### EXERCISE DIRECTIONS
Check every line below for the string "River". Copy the ones that have it.

Stored data entries:

━━━━━━━━━━━━━━━━━━━━━━━━━━━━━━

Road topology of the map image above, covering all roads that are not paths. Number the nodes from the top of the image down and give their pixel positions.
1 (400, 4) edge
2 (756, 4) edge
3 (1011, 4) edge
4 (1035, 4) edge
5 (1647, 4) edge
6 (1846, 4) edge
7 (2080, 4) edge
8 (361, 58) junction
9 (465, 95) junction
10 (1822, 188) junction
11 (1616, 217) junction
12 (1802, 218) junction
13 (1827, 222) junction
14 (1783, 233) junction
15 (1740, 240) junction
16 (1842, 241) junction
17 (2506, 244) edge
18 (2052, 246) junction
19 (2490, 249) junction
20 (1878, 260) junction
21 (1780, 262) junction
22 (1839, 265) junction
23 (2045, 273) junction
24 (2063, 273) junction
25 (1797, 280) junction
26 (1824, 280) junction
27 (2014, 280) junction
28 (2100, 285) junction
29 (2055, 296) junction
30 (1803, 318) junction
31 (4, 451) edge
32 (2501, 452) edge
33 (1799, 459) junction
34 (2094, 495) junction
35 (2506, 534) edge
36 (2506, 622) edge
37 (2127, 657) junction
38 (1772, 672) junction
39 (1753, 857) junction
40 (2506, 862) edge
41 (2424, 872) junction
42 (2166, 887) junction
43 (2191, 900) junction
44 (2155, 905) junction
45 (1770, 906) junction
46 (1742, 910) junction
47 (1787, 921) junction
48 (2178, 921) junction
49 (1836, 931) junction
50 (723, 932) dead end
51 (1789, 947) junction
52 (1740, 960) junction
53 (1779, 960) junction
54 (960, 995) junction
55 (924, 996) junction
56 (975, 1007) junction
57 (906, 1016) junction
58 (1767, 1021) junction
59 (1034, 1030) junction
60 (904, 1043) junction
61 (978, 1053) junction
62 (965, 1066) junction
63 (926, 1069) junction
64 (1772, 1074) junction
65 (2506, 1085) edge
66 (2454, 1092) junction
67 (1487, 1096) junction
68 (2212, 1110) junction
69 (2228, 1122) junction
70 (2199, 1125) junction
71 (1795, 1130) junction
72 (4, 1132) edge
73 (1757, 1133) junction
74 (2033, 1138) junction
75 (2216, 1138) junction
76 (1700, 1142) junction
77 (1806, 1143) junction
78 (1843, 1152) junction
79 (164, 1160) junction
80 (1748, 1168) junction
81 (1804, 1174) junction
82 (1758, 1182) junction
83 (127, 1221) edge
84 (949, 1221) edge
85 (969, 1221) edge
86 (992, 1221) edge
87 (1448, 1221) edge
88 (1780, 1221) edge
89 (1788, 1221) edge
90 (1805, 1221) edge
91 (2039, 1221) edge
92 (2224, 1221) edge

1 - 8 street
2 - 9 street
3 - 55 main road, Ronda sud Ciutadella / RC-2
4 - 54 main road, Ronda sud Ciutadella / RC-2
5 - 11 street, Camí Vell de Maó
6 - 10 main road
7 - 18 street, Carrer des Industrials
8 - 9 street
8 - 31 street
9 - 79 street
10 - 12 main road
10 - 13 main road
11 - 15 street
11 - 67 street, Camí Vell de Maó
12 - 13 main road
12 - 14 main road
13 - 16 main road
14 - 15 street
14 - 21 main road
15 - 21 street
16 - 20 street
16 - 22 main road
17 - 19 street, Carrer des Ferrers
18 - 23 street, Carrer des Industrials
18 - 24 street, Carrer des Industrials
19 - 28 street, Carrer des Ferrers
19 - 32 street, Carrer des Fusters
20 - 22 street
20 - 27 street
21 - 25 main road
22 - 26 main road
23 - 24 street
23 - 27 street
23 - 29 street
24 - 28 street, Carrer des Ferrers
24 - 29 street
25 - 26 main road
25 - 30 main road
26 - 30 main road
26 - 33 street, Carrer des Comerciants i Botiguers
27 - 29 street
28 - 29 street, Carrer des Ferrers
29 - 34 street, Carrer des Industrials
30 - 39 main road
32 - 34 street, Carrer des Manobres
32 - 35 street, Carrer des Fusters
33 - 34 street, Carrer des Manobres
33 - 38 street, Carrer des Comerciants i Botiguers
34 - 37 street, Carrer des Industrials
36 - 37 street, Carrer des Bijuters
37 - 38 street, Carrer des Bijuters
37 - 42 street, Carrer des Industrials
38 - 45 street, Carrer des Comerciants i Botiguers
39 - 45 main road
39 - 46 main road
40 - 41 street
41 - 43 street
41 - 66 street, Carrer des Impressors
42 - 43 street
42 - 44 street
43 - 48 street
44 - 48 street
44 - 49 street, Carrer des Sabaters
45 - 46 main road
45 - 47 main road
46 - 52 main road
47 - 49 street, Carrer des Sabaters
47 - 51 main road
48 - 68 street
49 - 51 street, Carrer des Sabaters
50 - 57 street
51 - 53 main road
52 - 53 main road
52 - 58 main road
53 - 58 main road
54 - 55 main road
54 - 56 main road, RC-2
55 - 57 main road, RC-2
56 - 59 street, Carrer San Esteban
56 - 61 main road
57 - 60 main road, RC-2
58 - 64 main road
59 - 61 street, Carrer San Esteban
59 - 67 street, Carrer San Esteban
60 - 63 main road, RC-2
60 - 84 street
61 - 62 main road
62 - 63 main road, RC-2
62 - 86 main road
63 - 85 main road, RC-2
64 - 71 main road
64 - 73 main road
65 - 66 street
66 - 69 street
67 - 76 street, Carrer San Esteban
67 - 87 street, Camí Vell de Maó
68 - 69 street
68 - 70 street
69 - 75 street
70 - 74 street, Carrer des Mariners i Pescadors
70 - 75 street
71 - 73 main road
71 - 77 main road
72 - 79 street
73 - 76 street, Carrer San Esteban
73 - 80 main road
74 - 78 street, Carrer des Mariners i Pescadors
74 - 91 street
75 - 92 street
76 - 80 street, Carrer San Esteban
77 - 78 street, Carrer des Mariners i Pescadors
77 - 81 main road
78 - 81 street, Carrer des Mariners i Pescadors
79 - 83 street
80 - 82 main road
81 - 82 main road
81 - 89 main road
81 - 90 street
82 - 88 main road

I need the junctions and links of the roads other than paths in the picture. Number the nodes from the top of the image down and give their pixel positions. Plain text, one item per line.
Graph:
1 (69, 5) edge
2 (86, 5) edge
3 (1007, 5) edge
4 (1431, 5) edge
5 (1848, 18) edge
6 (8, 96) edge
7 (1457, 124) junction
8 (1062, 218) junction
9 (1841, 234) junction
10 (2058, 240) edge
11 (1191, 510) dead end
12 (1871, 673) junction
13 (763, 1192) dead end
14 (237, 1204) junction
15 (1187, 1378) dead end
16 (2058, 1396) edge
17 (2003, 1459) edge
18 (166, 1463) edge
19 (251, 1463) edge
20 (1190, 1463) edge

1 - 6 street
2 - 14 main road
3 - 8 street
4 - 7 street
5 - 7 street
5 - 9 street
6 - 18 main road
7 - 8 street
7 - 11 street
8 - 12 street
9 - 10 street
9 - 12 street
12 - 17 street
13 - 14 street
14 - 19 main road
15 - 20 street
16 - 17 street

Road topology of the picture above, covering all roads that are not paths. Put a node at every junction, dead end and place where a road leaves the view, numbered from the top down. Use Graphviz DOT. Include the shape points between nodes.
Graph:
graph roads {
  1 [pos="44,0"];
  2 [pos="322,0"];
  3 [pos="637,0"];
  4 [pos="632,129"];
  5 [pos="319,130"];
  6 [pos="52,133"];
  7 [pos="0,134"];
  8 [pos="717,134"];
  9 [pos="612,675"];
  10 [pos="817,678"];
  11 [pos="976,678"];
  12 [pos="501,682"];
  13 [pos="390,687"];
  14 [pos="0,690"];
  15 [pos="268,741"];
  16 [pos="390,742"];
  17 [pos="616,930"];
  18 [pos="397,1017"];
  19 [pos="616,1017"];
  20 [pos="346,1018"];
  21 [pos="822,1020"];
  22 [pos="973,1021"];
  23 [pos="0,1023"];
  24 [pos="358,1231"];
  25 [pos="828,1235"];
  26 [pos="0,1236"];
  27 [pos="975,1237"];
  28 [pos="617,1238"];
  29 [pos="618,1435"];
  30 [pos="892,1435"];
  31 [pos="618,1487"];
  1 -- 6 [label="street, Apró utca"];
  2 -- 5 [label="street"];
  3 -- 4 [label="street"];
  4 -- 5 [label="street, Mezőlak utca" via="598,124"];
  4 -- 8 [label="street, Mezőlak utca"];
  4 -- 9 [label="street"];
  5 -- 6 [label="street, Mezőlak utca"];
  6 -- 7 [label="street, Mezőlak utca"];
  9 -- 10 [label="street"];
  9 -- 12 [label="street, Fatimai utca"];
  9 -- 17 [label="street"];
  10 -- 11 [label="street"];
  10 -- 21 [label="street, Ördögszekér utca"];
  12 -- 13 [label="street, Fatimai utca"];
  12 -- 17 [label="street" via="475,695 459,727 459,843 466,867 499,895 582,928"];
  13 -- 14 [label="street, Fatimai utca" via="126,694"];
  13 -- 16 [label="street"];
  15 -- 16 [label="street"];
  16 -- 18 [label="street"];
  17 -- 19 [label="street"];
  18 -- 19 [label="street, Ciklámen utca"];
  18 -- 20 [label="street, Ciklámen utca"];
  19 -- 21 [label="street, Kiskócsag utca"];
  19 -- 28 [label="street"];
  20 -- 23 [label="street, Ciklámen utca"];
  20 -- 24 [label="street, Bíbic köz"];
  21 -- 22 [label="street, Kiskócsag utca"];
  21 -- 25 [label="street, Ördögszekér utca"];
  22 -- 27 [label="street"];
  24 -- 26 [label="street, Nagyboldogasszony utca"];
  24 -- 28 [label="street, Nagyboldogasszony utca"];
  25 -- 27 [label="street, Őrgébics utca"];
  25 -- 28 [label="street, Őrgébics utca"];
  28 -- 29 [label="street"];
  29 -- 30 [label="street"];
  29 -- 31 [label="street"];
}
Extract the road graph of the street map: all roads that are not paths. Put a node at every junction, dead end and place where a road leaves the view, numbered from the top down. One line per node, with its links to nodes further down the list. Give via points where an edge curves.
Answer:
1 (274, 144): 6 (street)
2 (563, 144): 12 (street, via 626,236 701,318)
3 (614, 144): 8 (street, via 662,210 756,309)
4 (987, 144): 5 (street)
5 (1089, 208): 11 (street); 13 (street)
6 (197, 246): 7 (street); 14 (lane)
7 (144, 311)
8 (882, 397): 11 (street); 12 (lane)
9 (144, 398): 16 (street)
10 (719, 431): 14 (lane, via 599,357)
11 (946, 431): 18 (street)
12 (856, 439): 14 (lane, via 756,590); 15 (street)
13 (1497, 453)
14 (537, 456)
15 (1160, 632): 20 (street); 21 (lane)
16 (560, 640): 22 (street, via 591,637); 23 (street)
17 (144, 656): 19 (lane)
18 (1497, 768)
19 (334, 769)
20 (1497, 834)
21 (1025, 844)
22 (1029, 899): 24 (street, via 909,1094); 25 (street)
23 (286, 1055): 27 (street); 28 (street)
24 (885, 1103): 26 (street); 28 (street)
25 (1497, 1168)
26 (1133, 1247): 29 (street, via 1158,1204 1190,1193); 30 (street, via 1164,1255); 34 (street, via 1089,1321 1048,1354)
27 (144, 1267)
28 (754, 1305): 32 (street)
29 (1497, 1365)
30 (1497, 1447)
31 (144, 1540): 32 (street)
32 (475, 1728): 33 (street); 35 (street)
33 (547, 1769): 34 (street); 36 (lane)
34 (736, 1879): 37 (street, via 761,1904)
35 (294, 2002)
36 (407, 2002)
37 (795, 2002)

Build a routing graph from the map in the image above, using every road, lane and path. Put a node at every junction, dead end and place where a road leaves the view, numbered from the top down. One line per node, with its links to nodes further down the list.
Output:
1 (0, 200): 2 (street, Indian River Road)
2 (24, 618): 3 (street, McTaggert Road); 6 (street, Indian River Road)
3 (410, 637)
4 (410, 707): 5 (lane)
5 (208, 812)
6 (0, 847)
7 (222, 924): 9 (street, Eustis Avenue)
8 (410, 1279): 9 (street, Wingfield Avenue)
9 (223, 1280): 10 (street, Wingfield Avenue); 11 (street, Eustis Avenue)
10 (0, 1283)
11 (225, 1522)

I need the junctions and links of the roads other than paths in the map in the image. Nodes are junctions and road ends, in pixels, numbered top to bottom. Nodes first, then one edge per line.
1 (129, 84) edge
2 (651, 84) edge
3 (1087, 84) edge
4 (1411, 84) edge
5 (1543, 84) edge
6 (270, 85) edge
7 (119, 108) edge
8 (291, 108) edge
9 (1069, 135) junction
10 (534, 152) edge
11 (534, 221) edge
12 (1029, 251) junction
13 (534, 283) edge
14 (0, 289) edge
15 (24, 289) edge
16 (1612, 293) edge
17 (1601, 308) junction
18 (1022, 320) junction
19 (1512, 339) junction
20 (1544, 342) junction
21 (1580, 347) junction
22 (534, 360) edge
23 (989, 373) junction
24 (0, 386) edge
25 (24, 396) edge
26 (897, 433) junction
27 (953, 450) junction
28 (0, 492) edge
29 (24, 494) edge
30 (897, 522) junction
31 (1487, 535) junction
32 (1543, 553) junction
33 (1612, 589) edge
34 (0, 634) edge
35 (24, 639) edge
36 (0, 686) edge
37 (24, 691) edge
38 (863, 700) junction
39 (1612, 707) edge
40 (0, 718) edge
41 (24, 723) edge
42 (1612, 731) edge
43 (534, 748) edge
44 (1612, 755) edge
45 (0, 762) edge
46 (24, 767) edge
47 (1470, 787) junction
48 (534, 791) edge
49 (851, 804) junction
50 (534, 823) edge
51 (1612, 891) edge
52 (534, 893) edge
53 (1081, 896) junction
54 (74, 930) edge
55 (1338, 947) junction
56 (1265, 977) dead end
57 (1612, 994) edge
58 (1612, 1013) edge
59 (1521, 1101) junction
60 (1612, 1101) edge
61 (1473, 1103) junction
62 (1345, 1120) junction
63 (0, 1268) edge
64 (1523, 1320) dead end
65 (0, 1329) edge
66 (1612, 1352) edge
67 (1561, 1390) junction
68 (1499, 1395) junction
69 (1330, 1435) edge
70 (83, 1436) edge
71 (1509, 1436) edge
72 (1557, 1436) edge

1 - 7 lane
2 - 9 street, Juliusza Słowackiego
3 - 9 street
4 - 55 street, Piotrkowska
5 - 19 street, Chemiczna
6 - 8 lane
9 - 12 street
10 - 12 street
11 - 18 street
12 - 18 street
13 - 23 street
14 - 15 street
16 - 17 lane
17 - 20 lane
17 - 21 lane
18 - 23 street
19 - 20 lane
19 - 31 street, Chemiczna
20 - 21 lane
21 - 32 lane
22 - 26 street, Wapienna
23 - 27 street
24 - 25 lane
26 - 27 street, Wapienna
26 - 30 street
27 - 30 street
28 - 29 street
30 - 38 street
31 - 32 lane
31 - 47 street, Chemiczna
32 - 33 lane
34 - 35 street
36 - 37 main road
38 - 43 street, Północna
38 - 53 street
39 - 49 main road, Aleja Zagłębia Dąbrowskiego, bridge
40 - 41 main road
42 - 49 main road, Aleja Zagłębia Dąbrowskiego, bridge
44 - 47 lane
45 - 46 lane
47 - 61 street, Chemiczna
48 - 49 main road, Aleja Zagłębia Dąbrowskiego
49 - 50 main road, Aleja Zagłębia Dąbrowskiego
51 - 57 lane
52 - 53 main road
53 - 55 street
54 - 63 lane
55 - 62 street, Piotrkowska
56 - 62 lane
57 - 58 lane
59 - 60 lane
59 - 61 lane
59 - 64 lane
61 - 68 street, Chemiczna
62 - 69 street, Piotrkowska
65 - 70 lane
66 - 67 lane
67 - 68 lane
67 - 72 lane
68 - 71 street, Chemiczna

━━━━━━━━━━━━━━━━━━━━━━━━━━━━━━

### THE COMPLETED TASK
1 (0, 200): 2 (street, Indian River Road)
2 (24, 618): 3 (street, McTaggert Road); 6 (street, Indian River Road)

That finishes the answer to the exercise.